Porém mesmo com grandes absurdos acontecendo por conta da pandemia sendo denunciados – recordes diários nos números de mortos pela Covid-19, desemprego crescente pelo fechamento de postos de trabalho, fruto de uma crise econômica que já se alarga há tempos somada ao agravamento da crise sanitária, troca-troca no Ministério da Saúde ou mesmo cadáveres pelas ruas de algumas cidades onde os serviços funerários colapsaram, não foram suficientes para seu enfraquecimento.
Não faltam absurdos durante o governo Bolsonaro para além das questões da pandemia e suas consequências, desde a alta do preço da cesta básica aos escândalos de corrupção envolvendo sua família. E mesmo essas questões sendo importantes de serem denunciadas, apenas a denúncia não tem surtido efeito esperado. E aí paira uma questão, a estratégia de denúncias vem funcionando? A pesquisa do IBOPE é um dado que chama atenção para o quanto isso tem sido pouco frutífero em aglutinar o conjunto da classe trabalhadora. E deve servir de alerta, principalmente à esquerda revolucionária.

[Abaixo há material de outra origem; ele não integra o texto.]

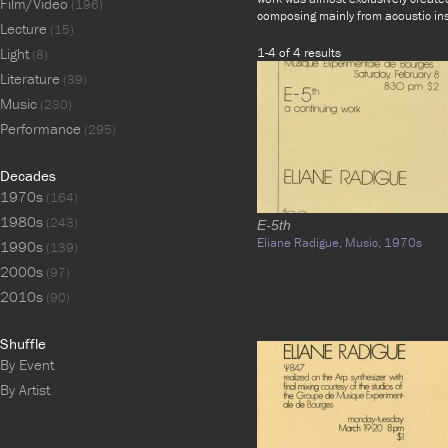
Film/Video
(196)
composing mainly from acoustic in
Lecture
(15)
Light
1-4 of 4 results
(8)
Literature
(39)
Music
(230)
Performance
(295)
Decades
1970s
(164)
1980s
(243)
E-5th
Eliane Radigue,
Music,
1970s
1990s
(139)
2000s
(97)
2010s
(90)
Shuffle
By Event
By Artist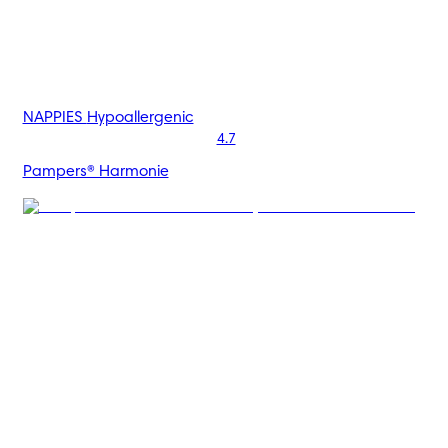
NAPPIES
Hypoallergenic
4.7
Pampers® Harmonie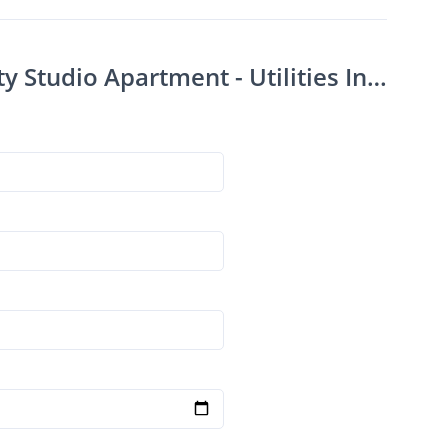
Contact Downtown Rapid City Studio Apartment - Utilities Included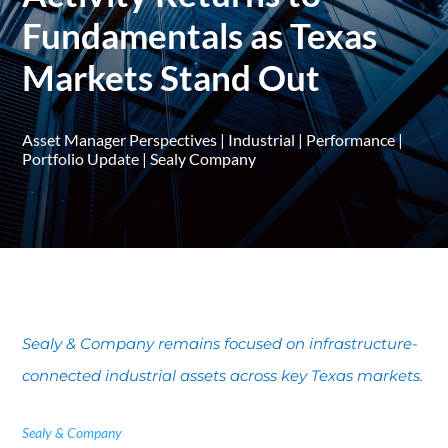
Fundamentals as Texas
Markets Stand Out
Asset Manager Perspectives
|
Industrial
|
Performance
|
Portfolio Update
|
Sealy Company
Sealy & Company remains focused on infrastructure-
connected industrial assets across key Texas markets.
Sealy & Company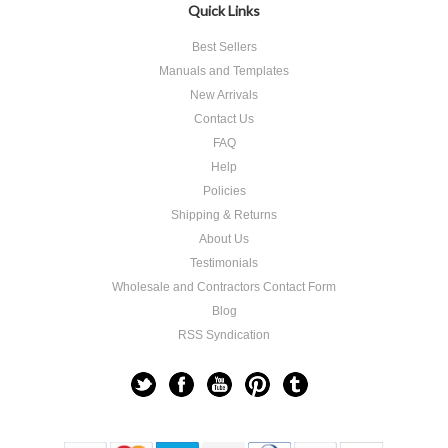
Quick Links
Best Sellers
Manuals and Templates
New Arrivals
Contact Us
FAQ
Help
Policies
Shipping & Returns
About Us
Testimonials
Wholesale and Contractors Contact Form
Blog
RSS Syndication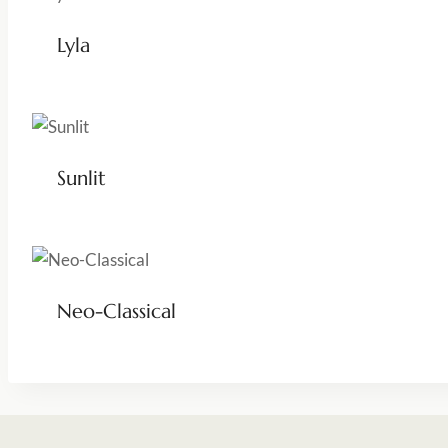
Lyla
Sunlit
Neo-Classical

Uma hipótese é de que alguns grupos políticos percebam que, mesmo almejando alcançar o poder e sendo uma oposição do governo, é necessário deixar algumas reformas catastróficas passarem para ajustar a situação do Brasil de acordo com as necessidades do Capital. Ou seja, melhor que essas reconfigurações passem “na conta” do governo Bolsonaro do que em qualquer outro que se pretenda um pouco menos pior, seja Haddad (PT), Ciro (PDT) ou Alckmin (PSDB) – apenas para citar os principais candidatos que disputaram com Bolsonaro a presidência na última eleição e representam os grupos que continuarão nessa corrida presidencial.
Um exemplo é a destruição dos serviços públicos, proposta na reforma administrativa, não atingirá somente os servidores, mas todos os trabalhadores que acessam os serviços públicos. É um ajustamento para toda classe trabalhadora que implicará no barateamento da força de trabalho, é a saída da crise econômica elaborada por e para a burguesia. E não há, apresentada até agora, uma saída da esquerda para a crise, apenas um tanto de denúncias, obviamente legítimas e necessárias, mas que não bastaram e não bastarão para derrotar politicamente essas ou outras reformas necessárias do ponto de vista do Capital.
O bolsonarismo acertou a temporalidade com a crise sanitária, as manchetes repetidas sobre a contagem de mortos nas últimas horas, dias, meses adaptaram a população brasileira para a espera de sempre se ter um cenário pior. Perdeu-se, com o passar do tempo, o significado do que já perdemos e do que estamos em vias de perder, seja em mortos ou empregos. O susto passaria e passou, e as condições pioradas de vida vem atingindo cada vez mais em cheio as famílias da classe trabalhadora que vão assimilando o discurso que o bolsonarismo fez desde março: é necessário a retomada da economia, mesmo que seja a partir da informalidade e precarização do emprego, redução de salários. Desde meados de maio vemos o apoio às medidas de isolamento caírem.
Outro ponto, ainda que não tenha sido determinante, mas que cumpriu uma função importantíssima, foi a criação e a manutenção do auxílio emergencial. Foi esse auxílio que fez muitos brasileiros conseguirem se alimentar nos últimos meses, mesmo que nas piores situações de vida. Para uma classe marcada pela rotina de trabalhar durante o dia para comer a noite, não faz sentido parar todas atividades econômicas e uma política de distribuição que tem previsão de durar por nove meses não é pouca coisa para quem vem amargando os efeitos da crise econômica e sanitária.
O bolsonarismo, com todas essas medidas, acertou na temporalidade de assimilação, e não só conseguiu naturalizar a situação catastrófica que nos encontramos e subir seu percentual de aprovação. Conseguiu transferir o custo político, tanto do desemprego quanto das mortes, para a oposição que estava fazendo, no início da pandemia, uma dicotomia entre defesa da vida ou da economia, como se fosse possível parar todos setores da economia e defender a reprodução da vida.
Talvez falte em alguns setores um tanto mais discussões de base econômica para direcionar as políticas humanistas, uma vez que essa cisão só conduzirá os movimentos a defesas impraticáveis e até incompreensíveis. Há de se ter disputa nesse campo para conseguir, de fato, alcançar a disputa pelo conjunto da sociedade. E sem qualquer alternativa real, cresce no seio da nossa classe o egoísmo de classe, e assim cresce também o apoio ao governo.